Il presente commento rientra nei parametri metodologici del precedente. Anche qui dobbiamo rimarcare l'essenzialità e la cura filologica del contributo dello S. ed anche qui si hanno chiaramente le stesse predisposizioni ermeneuti­che. Egli tiene ad affermare che il suo studio si rifa agli esempi offerti dai com­mentari del Gerleman (1981) e del Rudolph (1962) e che non gl'interessano troppo i lavori delle moderne teorie letterarie (M. Falk) o simboliche (F. Landy). Soprat­tutto, egli si appoggia all'approccio egittologico di M.V. Fox, The Song of Songs andAncient Egyptian Love Songs (Wisconsin 1985).

Nella sua sintetica introduzione, lo S. fa la storia dell'interpretazione di que­sto gioiello della letteratura veterotestamentaria e pone in risalto come al solito il problema di come mai un operetta così scopertamente erotica possa essere en­trata nel canone sia giudaico che cristiano. Certo, la prima soluzione può essere la interpretazione allegorica tradizionale del poemetto, che canterebbe l'amore tra Dio e Israele o tra Dio e la Chiesa, un'interpretazione che lo S. dice essere man­tenuta ancora oggi da «many Catholic commentators», mostrando di non essere proprio aggiornato bibliograficamente: negli ultimi due o tre anni, soltanto in Ita­lia, sono usciti vari commentari «cattolici» che certo non sono esponenti di un'in­terpretazione beghina (Ravasi, Garbini). Un'altra soluzione potrebbe essere l'at­tribuzione all'esponente per eccellenza della creazione letteraria sapienziale, Sa­lomone. Fatto sta che il Cantico mostra di avere avuto molto presto un posto d'o­nore. Come mai? Lo S. arrischia un'ipotesi che la dice lunga sull'atteggiamento ermeneutico della scuola esegetica tradizionale. La visione della sessualità del Cantico, svincolata da qualsiasi sacralità idolatrica del tipo dei riti cananei di fe­condità, ne mostrerebbe il valore critico e originalmente religioso, in senso jahwi-sta, che ne avrebbe fatto un manifesto dell'amore umano come puro dono di Dio. Per avere una tale visione della sessualità, che noi peraltro condividiamo piena­mente, penso però che si sia dovuto aspettare molti secoli, fino ad arrivare final­mente al XX, cioè al nostro!...

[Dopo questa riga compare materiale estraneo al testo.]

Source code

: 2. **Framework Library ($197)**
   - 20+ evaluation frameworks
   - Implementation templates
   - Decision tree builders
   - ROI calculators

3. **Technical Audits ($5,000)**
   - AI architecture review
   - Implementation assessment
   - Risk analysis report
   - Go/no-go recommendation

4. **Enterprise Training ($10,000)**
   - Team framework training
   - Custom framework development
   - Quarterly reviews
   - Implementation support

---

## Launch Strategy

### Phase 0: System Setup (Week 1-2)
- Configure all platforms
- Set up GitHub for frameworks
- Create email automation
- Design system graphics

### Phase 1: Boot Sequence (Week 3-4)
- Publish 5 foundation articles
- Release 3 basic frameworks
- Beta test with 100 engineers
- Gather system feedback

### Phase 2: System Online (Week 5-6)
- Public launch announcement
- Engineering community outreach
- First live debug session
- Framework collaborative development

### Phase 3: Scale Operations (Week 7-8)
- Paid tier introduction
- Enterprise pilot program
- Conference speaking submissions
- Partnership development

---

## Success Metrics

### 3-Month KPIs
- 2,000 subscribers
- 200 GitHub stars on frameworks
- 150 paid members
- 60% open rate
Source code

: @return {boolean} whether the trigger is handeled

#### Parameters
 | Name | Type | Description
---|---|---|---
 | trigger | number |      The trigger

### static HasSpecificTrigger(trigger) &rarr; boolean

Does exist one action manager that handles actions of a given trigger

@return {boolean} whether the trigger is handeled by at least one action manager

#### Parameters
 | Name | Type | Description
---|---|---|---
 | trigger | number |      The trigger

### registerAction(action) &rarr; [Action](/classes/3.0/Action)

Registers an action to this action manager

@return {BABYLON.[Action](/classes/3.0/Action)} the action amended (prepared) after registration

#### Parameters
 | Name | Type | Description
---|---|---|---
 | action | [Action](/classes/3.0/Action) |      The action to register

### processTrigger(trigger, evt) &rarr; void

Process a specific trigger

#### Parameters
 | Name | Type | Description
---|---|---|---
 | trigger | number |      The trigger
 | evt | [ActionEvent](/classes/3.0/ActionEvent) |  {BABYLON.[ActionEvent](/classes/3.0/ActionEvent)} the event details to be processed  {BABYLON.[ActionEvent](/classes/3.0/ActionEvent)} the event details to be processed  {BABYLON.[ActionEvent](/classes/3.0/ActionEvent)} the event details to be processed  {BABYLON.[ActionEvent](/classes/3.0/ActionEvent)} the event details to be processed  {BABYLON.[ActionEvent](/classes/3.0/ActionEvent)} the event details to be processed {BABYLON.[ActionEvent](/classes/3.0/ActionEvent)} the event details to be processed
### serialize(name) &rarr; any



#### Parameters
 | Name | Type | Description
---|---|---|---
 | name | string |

È questa originaria destinazione ideale del Cantico, che spinge lo S. a com­porre un commento che si svincola da qualsiasi allegorizzazione teologica e perse­gue invece un'esegesi filologica e letteraria, che s'ispira soprattutto alla produ­zione poetica amorosa dell'antico Egitto. Una creazione dello spirito umano molto antica e senza tempo, che, proprio per questo, non può far affermare una sua influenza diretta sul Cantico, ma remota sì. Tale influenza consistente eppur remota, rende difficile la datazione precisa del poemetto.

Il Cantico non ha una struttura unitaria che possa condurre a riconoscervi una specie di dramma amoroso. E tuttavia, vi è un'unificante genio ispirato che anima la disposizione dei vari canti amorosi del poema. È questo spirito che dà consistenza armonica e unitarietà allo snodarsi dei quadretti e delle situazioni. Come si può osservare, lo S. mostra con questa lettura una bella sensibilità poe­tica che fa raccomandare l'uso di questo piccolo commentario.